После этого явления Иоанн Васильевич прекратил разорение Новгорода.
Из Новгорода царь отправился в Псков. Псковитяне, услышав о скором его приезде, приготовились к смерти; на площадях происходило всенародное прощание. Церкви были открыты для молитвы.
Его возок напоминал походную моленную. Внутри возка были повешены чётки, образки, кресты; по сторонам висели взятые из дворца иконы святой мученицы Анастасии. Вероятно, на одной из них показались слёзы, так как Псков был поражён в час приезда царя весёлым перезвоном. Кроме того, опричники и дружинники суетились на улицах, выставляя столы с хлебом-солью и медвяной брагой.
Прямо с дороги он направился в храм Троицы, побывал у какого-то юродивого и порадовал собравшихся на поклон к нему знатных горожан сердечной речью: «Воины, притупите мечи ваши о камни! Да перестанут казни!» От великого изумления псковитяне хватались за головы, как бы спрашивая себя: да на плечах ли они?
Зато по возвращении царя вся Москва облилась кровью. Сотни трупов полегли на площадях и улицах под ножами разъярённых опричников. Опричники славили правосудие монарха и в восторге вопили: «Гайда! гайда!»

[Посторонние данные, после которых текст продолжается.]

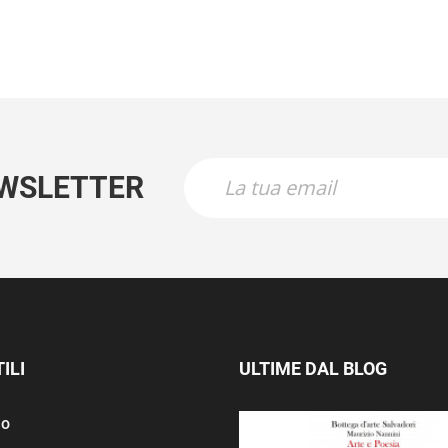
EWSLETTER
ILI
ULTIME DAL BLOG
mo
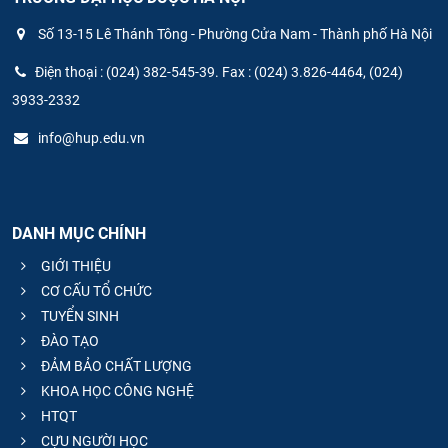
Số 13-15 Lê Thánh Tông - Phường Cửa Nam - Thành phố Hà Nội
Điện thoại : (024) 382-545-39. Fax : (024) 3.826-4464, (024)
3933-2332
info@hup.edu.vn
DANH MỤC CHÍNH
GIỚI THIỆU
CƠ CẤU TỔ CHỨC
TUYỂN SINH
ĐÀO TẠO
ĐẢM BẢO CHẤT LƯỢNG
KHOA HỌC CÔNG NGHỆ
HTQT
CỰU NGƯỜI HỌC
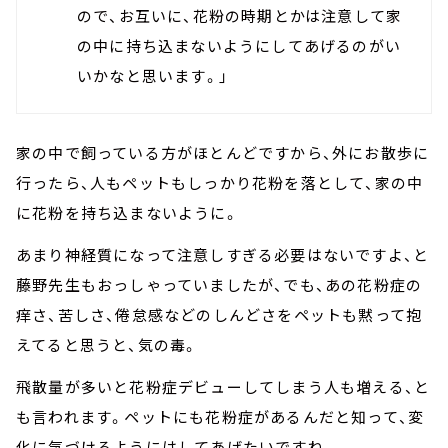
ので、お互いに、花粉の時期とかは注意して家
の中に持ち込まないようにしてあげるのがい
いかなと思います。」
家の中で飼っている方がほとんどですから、外にお散歩に
行ったら、人もペットもしっかり花粉を落として、家の中
に花粉を持ち込まないように。
あまり神経質になって注意しすぎる必要はないですよ、と
藤野先生もおっしゃっていましたが、でも、あの花粉症の
痒さ、苦しさ、倦怠感などのしんどさをペットも黙って抱
えてると思うと、気の毒。
飛散量が多いと花粉症デビューしてしまう人も増える、と
も言われます。ペットにも花粉症があるんだと知って、変
化に気づけるようにはしてあげたいですね。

Однако в своих хоромах Иоанн Васильевич видел, что обе иконы великомученицы Анастасии плачут. Он негодовал и уже был готов исполосовать иконы ножом, как перед ним возникло грозное облако, нагнавшее на него панический ужас.
Только к исходу ночи, когда чуть ли не в пятидесятый раз прошёл свои длинные чётки в покаянных помыслах и молитвах, он немного успокоился и распорядился пригласить к себе жившую теперь в кладбищенской сторожке маму покойной царицы.
Мама явилась в монашеском одеянии, без страха, хотя в эту пору не было в Москве и младенца, которого не пугали бы именем царя.
— Чем, государь, я провинилась пред тобой? — спросила она спокойным голосом.
— Ты ничем не провинилась, а только мне хотелось вот о чём спросить тебя. Когда была жива покойница Анастасия, твоя любимица, плакали ли при каких-нибудь обстоятельствах вот эти иконы, которые ты видишь?
— Они рукотворные, писаные, как ты повелел, обыкновенными мастерами, почто же им было плакать? Будь они чудотворные... то заплакали бы!
— А почему же они теперь плачут, и часто?
— Про то не ведаю, государь, а только так, своим старушечьим разумом... рассуждаю, что они как будто и вовсе не плачутся.
— Сам видел сколько раз!
— То не они плакались. То вздрагивала, государь, твоя совесть, когда ты творил такое... не человеческое... все-то тебе казались изменниками, да изменниками... одних отдавал опричнине, других Малюте, а эти и рады пролить кровь христианскую. Злодеи они, вот что!
— Так ты думаешь, что иконы не плачут?
— Нет, не плачут. Твоя совесть плачет, это верно, она вздрагивает. Суди меня, государь, по твоей великой власти, а я говорю по своему простому разумению.
— Так ты думаешь, что иконы не плачут? — переспросил Иоанн Васильевич. — Если так, то возьми их себе, дарю на память о твоей любимице, мир её праху!
Восхищение мамы от этого милостивого подарка было так велико, что она поцеловала руку Иоанна Васильевича и, обернув иконы в чистый платок, поспешила с ними в свою кладбищенскую сторожку.
После ухода с иконами мамы Иоанн Васильевич почувствовал себя так, словно освободился от несносных вериг. Его не корила благочестивая покойница. Теперь опричники могли безбоязненно приводить к нему в хоромы красивейших москвичек, родители и мужья которых объявлялись изменниками, и передавались Малюте в пыточную избу. Облако больше не опускалось перед неврастеником.
Оно не появлялось даже, когда сластолюбец заключал в свои объятия жену за женой, не говоря уже о любовницах. Жажда женского тела не замирала в нём до глубокой старости. Одна из последних его жён так и осталась девой, а другую, несправедливо заподозренную им в неверности, он сам лично загнал в жидкое болото, где она и отдала Богу свою неповинную душу. О четвёртой и пятой загубленных жёнах он ещё просил прощения у епископов, а потом уже и сам налагал на себя эпитемии довольно снисходительного свойства: не есть мясного две недели или простоять с чётками в моленной от вечерней зари до рассвета. Впрочем, крайний мистицизм и распущенность шли у него рука об руку всю жизнь. Случалось, что утро проходило в эпитемии, а вечер в оргии.